I'm not sure, out of all these comments, which ones I should treat as questions, Mr. Chairman, but I will go to the last question, I guess.
I can say that we have not come to the rescue of any provinces. We have been buying short-term securities from the market directly, as the provinces have been issuing them, as a form to add extra liquidity to the system. As I was saying before, the strains we are looking at are not strains related to borrower strain. The strains are that across the entire network or the entire system, everybody in times like this goes to more liquid positions. That's when they are selling their stocks, when they are selling their bonds and when they are adjusting their positions, just when they are drawing their credit lines. A firm with a committed credit line with their bank several weeks ago would see the trouble coming, draw their credit line right to the maximum and then just park the money.
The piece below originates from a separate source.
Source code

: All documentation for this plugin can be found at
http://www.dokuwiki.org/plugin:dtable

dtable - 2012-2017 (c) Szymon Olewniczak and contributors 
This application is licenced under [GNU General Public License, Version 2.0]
Well, the banks have to fund that in some way. They don't just pull it out of their vault or their deposits. What they do is they go to the market to fund that. Those markets were jammed up because of so many people throughout the economy—and I'm talking about people—acquiring additional liquidity. It's the central bank's job in that situation to provide those needs. The way we do that is by acquiring the assets, the illiquid or relatively illiquid assets, that the market is providing up. Our balance sheet expands at that time, which is what central banks do. Then, at a future time when those tensions ease back, no one will need the liquidity. The firm that drew its entire $100-million credit line will put the money back, pay back the credit line, and then the bank will have all that money to put back out into the market. That's when those assets get reabsorbed. This is how a liquidity provision takes place.